Boxed was a set of quadraphonic remixes, mostly overseen by Phil Newell and done at The Manor which had just been re-equipped to provide Virgin with a state of the art quadraphonic studio (the exception being Hergest Ridge, which was remixed by Mike at Througham Slad, which he'd also had equipped with quad mixing facilities).
There was a problem with quadraphonic albums though, and that was the puzzle of how to get them to the consumer. The standard way with stereo albums was the LP, but getting any more than two channels onto them wasn't possible. That didn't stop them trying, though - the results were two types of system, one involving matrixing, and one involving FM (that is, frequency modulation, the same as FM radio). The FM discs were actually better at keeping the channels separate, when they worked, but they had problems (they used a super high frequency signal to carry the information necessary to split the signals apart - not only did it need a special stylus to play them, and special vinyl to press them, but the grooves for the high frequency carrier waves were also very delicate and wore out more easily than the audible signal grooves). On the other side were the matrix systems. They involved feeding the four channels through a box which mixed them down to two channels, adding information which could later be used to separate them again. Music encoded that way could be pressed onto any old LP, and also transferred to cassette, 8 track, or any other stereo format they could care to think of. They didn't need any special playback equipment, apart from the decoder (and of course four channels of amplification instead of two), and would play as a normal stereo record for anyone without quadraphonic equipment (you just get the rear signals coming out at the front instead, just like with the downmixes modern digital surround systems can create). Wonderful. Except it wasn't, quite - the separation between the channels on matrix recordings was pretty bad (as low as 3dB in some directions - what directions depends on the system). They finally found ways of improving that using clever tricks in the decoder, but by the time that was perfected, quad was dead.

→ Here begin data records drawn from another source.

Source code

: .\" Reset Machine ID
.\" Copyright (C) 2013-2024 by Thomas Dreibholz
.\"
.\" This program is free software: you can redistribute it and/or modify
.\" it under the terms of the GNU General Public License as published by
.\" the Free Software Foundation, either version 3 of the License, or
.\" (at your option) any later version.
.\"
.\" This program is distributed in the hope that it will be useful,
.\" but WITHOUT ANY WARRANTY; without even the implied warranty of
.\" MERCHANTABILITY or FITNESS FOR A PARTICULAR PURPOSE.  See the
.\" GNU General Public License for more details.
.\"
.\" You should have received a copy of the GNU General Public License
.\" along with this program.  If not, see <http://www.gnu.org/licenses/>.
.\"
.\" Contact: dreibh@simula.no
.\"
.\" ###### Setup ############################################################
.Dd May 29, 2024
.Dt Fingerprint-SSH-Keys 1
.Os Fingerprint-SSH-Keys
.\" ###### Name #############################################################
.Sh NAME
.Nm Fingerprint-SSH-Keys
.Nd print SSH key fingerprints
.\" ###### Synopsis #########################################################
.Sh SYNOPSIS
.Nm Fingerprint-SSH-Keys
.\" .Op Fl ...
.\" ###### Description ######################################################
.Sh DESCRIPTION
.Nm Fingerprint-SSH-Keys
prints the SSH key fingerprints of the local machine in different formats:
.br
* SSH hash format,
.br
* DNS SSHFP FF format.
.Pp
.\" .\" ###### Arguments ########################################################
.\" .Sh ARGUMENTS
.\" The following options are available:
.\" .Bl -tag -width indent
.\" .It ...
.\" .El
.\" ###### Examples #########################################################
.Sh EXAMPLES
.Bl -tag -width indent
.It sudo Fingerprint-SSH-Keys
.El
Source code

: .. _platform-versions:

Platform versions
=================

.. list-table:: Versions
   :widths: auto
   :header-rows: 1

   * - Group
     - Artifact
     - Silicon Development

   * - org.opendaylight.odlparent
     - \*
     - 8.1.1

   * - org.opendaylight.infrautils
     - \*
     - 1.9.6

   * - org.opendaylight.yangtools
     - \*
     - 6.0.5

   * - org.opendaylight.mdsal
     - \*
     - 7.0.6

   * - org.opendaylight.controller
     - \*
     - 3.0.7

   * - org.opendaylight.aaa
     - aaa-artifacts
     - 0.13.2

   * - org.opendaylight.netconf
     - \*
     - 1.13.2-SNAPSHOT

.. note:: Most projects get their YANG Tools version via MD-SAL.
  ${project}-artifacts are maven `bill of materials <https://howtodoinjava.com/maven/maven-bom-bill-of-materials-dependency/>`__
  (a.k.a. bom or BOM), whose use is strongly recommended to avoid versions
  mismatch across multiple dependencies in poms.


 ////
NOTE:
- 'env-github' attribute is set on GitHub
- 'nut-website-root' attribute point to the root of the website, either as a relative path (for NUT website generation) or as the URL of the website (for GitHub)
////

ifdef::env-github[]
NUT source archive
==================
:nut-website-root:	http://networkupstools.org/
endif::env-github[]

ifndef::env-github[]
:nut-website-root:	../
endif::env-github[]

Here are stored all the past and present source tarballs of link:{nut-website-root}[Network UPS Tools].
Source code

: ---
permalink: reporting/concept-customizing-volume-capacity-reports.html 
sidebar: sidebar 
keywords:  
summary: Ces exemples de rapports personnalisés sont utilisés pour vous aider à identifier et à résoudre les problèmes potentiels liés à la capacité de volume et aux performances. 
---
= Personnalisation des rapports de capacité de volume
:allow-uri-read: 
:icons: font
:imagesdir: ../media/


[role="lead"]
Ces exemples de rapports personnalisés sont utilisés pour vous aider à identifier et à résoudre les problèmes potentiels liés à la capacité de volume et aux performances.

The record companies continue to like matrix quad though. Take a look at a matrix quad tape and what do you see? A stereo tape...perfect for transferring to CD to sell as an alternate mix. This is the case with Boxed. What's actually on the CD is the matrix encoded quad mix - they just tell you it's stereo...and it is stereo, or at least it's compatible with stereo equipment. It's definitely still got the encoding there, though. The SACD was produced from exactly the same four track tape that was used to make the matrix quad version, just they've transferred the four channels direct to four channels of the SACD, rather than mixing them together into matrixed quad. Play the Boxed CD through the right matrix quad decoder (that is an SQ or Phase Matrix decoder - QS or Regular Matrix won't do) and you'll get something approximating what you get from the SACD...as well as an interesting demonstration of the differences in reproduction between a discrete and a matrix system!